GIVEN PASSAGE
^^^^

Extending Ansible – plugins, part 1

Under the hood of d2c.io service we use Ansible a lot: from cloud VM creation and provisioning to Docker containers and user apps orchestration.

Ansible is very flexible by its nature. It is written in Python and has modular design – you can easily extend functionality with custom plugins and modules. Plugins add new functions or change behaviour of local Ansible controller host, whereas modules (being executed remotely) allow support of new software and hardware to be managed. And on top of this, you usually don’t need to do any preconfiguration or setup to make plugins or modules work, they can be tiny Python scripts in special directories within your playbooks.

Let’s look at this playbook:

- hosts: localhost
      - a
      - b
      - c
    - copy:
        content: "{{ foo | shuffle }}"
        dest: /tmp/test

In this case copy is a module and shuffle is a Jinja2 filter, provided by filter plugin.

Note: all plugins in Ansible are executed in context of local host (control host)! For example, a common mistake is an attempt to get remote environment variables with env lookup plugin:

- name: show current user
  shell: echo {{ lookup('env','USER') }}

In this example lookup will always return the name of user, who executed ansible process on control host, no matter what is the target remote host for this task.

Konstantin Suvorov

Ansible ninja

Plugin types

Here is an overview of available plugin types (in alphabetical order, for Ansible 2.3.x).


Action plugins are a kind of wrappers for modules. Ansible executes them just before corresponding module is executed remotely. They are usually used to preprocess input data or postprocess results.

This is typical workflow for mymodule task:

  • Ansible searches for mymodule action plugin and executes it locally;
  • Preparation steps are done (e.g. templates evaluation);
  • Green light for module execution is given
  • mymodule module is executed on remote host;
  • Result of execution is returned to control host
  • Context is switched back to mymodule action plugin;
  • Data postprocessing is done (e.g. filters are applied).

If there is no mymodule action plugin, Ansible uses base action plugin class.


Cache plugins are used to connect fact caching backends. By defaul memory backend is used, meaning gathered facts are stored in-memory during playbook execution. There are several plugins available out of the box: jsonfile, memcached, pickleredisyaml.

External (persistent) facts cache is usually populated by scheduled facts-gathering playbooks for hundreds of hosts. But in “business-logic” playbooks facts gathering is turned off to speed up execution.

^^^^

PARTS OF THE EXERCISE
(a) Translate this sentence from the Ansible plugins article into German: "If there is no mymodule action plugin, Ansible uses base action plugin class."
(b) According to the Ansible plugins article, which fact caching backend is used by default?
(c) Continue the Ansible plugins article from the point where it stops.

(Entries taken from a collection)
^^^^

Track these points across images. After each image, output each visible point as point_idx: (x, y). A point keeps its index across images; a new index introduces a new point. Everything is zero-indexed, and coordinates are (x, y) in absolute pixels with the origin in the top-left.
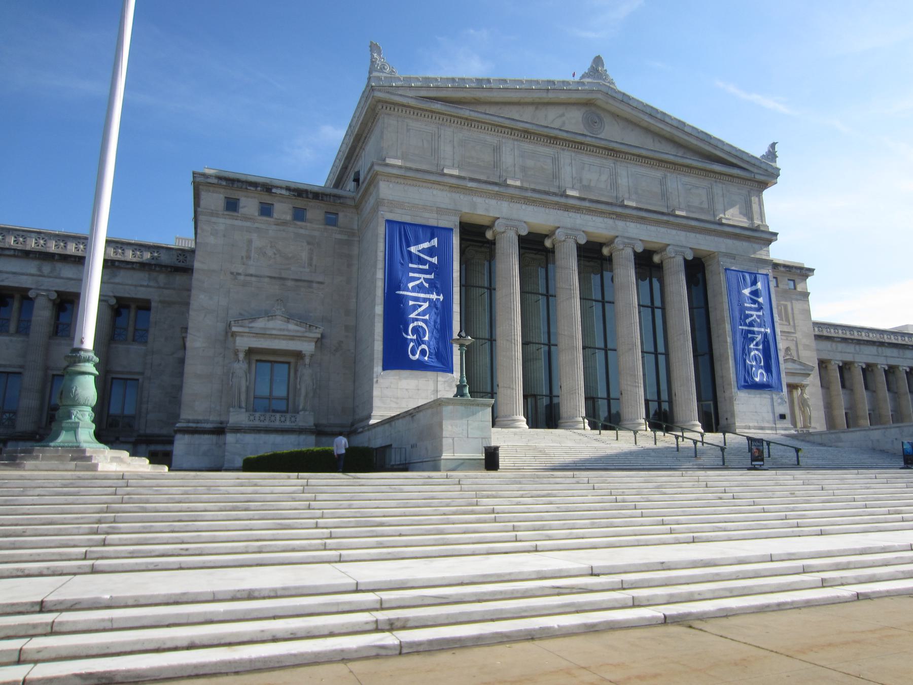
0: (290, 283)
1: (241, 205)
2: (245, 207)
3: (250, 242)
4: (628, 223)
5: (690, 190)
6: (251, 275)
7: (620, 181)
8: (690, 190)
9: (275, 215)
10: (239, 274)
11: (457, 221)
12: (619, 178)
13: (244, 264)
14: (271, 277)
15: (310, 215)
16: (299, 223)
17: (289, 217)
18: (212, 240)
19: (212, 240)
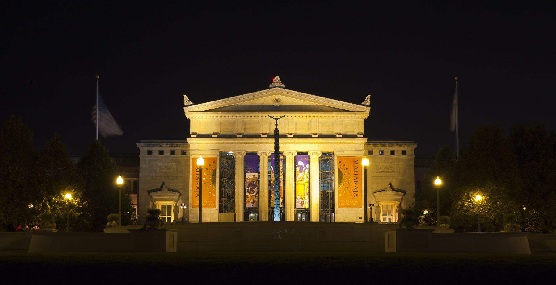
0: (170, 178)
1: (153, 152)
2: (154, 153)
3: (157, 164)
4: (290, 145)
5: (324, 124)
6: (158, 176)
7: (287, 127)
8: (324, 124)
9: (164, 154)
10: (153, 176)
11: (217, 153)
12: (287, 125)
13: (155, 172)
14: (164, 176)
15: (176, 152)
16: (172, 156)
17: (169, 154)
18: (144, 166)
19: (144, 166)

^^^^

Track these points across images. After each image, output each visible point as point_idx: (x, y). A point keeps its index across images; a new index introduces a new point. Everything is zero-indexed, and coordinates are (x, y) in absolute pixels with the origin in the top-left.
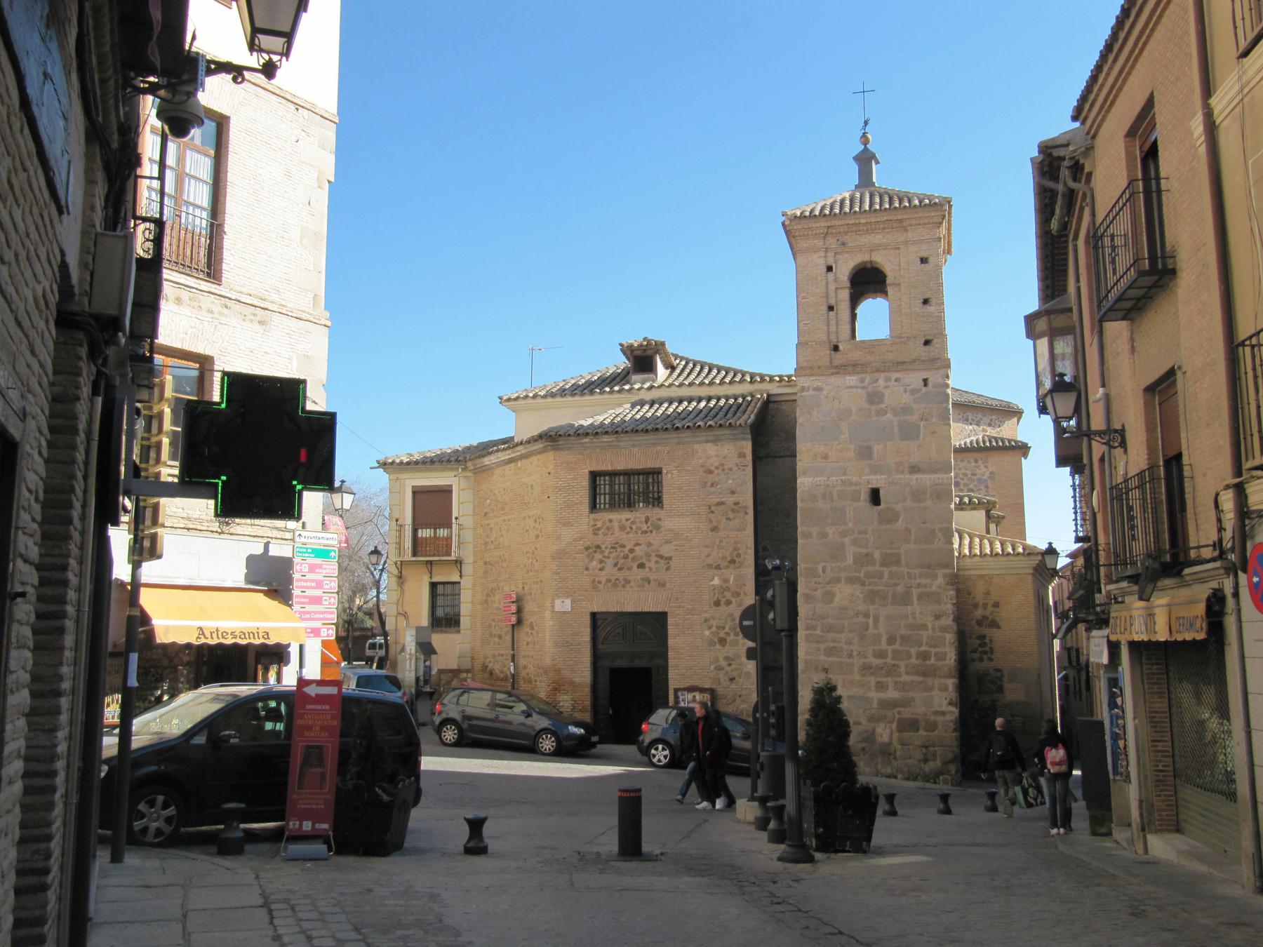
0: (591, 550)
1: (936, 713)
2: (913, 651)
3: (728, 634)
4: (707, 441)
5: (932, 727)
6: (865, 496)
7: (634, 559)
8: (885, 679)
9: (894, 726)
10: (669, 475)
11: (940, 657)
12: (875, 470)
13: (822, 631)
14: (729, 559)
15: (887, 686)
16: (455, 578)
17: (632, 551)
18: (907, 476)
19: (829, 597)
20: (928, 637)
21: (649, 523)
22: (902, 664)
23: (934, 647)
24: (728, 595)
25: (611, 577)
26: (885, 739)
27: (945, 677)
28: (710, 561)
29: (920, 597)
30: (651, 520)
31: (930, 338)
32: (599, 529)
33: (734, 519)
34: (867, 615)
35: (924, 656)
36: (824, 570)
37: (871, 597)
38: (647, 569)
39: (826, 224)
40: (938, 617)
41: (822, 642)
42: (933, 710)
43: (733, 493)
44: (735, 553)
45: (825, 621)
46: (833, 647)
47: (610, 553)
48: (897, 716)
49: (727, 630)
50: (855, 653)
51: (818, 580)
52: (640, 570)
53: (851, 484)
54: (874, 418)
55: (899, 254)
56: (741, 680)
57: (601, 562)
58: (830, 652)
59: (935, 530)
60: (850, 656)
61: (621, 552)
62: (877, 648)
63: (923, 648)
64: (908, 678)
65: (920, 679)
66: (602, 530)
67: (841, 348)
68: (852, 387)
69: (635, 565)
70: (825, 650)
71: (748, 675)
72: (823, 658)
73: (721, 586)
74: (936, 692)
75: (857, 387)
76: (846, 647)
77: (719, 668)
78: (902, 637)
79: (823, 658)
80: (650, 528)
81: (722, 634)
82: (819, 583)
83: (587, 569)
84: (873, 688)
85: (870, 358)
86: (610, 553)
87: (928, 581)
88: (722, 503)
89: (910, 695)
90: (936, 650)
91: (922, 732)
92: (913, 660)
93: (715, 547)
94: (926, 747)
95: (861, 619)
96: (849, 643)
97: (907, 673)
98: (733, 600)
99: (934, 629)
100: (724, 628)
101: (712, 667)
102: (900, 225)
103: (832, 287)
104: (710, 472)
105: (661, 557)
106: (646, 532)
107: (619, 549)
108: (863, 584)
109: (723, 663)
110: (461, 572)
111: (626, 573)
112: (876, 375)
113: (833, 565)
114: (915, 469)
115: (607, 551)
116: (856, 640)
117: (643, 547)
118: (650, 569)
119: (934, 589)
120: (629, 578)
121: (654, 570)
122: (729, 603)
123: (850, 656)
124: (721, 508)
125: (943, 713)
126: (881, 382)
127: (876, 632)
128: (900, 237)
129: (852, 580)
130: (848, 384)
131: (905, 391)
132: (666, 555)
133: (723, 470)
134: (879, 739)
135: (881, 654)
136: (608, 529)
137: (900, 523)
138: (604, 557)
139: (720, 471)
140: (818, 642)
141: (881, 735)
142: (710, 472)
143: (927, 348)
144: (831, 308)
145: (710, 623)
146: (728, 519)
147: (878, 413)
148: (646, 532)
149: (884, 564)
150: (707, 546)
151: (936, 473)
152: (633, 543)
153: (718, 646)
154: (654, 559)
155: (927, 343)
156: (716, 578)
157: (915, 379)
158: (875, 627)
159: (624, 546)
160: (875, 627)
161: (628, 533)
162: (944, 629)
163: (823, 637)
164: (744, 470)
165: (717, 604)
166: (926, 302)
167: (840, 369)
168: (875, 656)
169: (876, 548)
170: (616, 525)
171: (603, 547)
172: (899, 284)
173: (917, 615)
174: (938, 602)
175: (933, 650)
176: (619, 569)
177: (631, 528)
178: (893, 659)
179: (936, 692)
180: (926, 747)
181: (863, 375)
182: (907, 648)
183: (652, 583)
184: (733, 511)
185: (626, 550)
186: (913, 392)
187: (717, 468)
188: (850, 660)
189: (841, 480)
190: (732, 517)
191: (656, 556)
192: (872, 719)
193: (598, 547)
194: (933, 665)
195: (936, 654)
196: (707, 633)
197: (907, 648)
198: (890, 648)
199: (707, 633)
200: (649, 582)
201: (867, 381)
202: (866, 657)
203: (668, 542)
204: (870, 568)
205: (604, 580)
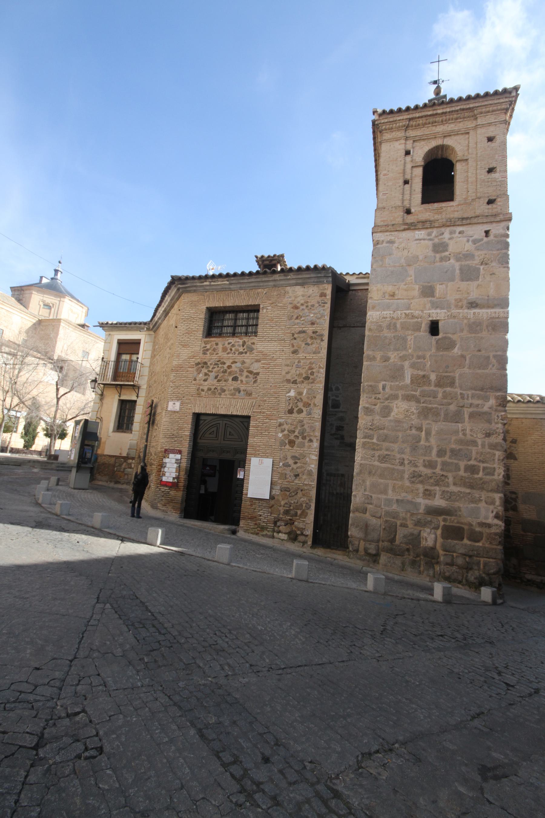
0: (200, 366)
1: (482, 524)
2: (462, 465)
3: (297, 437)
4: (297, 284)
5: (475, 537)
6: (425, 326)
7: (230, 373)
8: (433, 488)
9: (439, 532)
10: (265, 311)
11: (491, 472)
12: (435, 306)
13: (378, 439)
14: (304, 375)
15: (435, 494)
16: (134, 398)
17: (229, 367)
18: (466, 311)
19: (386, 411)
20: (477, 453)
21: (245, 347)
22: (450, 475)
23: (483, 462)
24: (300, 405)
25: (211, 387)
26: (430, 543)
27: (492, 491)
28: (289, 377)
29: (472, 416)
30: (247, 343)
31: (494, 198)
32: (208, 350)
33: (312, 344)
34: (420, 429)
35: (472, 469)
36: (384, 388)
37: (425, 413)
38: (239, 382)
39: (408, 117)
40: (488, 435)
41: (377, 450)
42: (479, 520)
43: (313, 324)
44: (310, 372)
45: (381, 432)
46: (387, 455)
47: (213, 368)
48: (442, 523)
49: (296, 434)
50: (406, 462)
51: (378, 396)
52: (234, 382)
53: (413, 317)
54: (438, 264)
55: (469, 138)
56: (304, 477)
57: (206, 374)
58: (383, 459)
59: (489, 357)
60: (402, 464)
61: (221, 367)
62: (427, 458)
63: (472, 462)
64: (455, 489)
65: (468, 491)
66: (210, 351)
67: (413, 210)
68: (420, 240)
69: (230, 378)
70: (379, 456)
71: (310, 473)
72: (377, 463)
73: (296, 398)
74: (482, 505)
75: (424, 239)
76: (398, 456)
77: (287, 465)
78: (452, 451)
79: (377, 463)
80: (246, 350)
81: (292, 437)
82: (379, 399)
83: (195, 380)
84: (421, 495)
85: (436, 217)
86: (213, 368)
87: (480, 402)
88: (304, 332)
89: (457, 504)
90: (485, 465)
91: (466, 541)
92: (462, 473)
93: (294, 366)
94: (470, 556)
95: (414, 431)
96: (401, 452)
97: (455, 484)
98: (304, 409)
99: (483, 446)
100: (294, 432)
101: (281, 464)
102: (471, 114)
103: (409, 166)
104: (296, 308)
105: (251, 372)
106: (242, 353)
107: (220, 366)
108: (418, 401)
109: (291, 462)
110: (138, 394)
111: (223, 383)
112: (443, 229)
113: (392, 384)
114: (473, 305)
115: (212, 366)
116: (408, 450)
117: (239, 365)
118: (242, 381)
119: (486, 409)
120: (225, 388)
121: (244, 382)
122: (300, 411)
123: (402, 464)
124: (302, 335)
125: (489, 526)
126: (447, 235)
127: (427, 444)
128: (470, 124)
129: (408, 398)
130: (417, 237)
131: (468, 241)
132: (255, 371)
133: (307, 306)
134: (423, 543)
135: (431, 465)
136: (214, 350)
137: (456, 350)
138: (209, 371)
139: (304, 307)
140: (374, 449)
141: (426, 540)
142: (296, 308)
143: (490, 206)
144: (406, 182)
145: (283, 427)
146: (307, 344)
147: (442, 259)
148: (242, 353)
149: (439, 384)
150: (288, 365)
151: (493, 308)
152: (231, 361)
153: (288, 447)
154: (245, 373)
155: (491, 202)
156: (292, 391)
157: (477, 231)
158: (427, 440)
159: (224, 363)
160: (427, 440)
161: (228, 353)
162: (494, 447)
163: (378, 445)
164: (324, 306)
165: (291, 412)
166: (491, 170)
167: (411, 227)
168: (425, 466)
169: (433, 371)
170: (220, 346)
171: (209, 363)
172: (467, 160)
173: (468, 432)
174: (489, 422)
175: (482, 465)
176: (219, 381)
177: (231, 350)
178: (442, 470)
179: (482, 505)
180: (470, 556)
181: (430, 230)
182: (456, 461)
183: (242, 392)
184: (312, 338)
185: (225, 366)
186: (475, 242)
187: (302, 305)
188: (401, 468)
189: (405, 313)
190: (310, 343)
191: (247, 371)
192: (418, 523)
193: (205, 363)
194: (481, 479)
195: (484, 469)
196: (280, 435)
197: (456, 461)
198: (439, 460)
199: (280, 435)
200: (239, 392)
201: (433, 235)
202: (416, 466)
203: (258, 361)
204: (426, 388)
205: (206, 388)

^^^^

FINAL ANSWERS
(a) Wenn es kein mymodule-Action-Plugin gibt, verwendet Ansible die Basisklasse für Action-Plugins.

(b) The memory backend, which keeps gathered facts in memory during playbook execution.

(c)
Callback plugins allow to react on events generated by Ansible core. For example execution log you see in terminal is a result of default stdout callback plugin that catches events and prints info to standard output. Another example is notification callback plugin slack – you can enable it an recieve messages about playbook runs into your Slack channel.


Connection plugins allow Ansible to interact with different target systems: ssh – for Unix, winrm – for Windows, docker – to execute modules inside Docker containers. The most used are ssh (the default) and local, which is used to execute modules in local context of Ansible controller.


Filter plugins add custom Jinja2 filters. Jinja2 template engine is used to work with variables in Ansible. You can use built-in or ansible supplied filters. If you need more, just write a filter plugin.


Lookup plugins are used to fetch data from external sources and to make loops.

For example to fetch a key from etcd you can use {{ lookup('etcd', 'foo') }}.

To iterate over some command’s stdout, you can use lines plugin:

- debug:
    msg: "{{ item }}"
  with_lines: cat /etc/passwd

In this example cat /etc/passwd is executed on Ansible controller and debug is called for every line of its output.

You can create loops with any lookup plugin using with_<plugin-name>:. When you write with_items you actually use items lookup plugin.

The list of available plugins is easy to check via repository. Pay attention to version number, this link is for Ansible 2.3.x.


Shell plugins allow Ansible to work with different shells on target boxes. For example, bash or csh. For Windows targets powershell plugin is used.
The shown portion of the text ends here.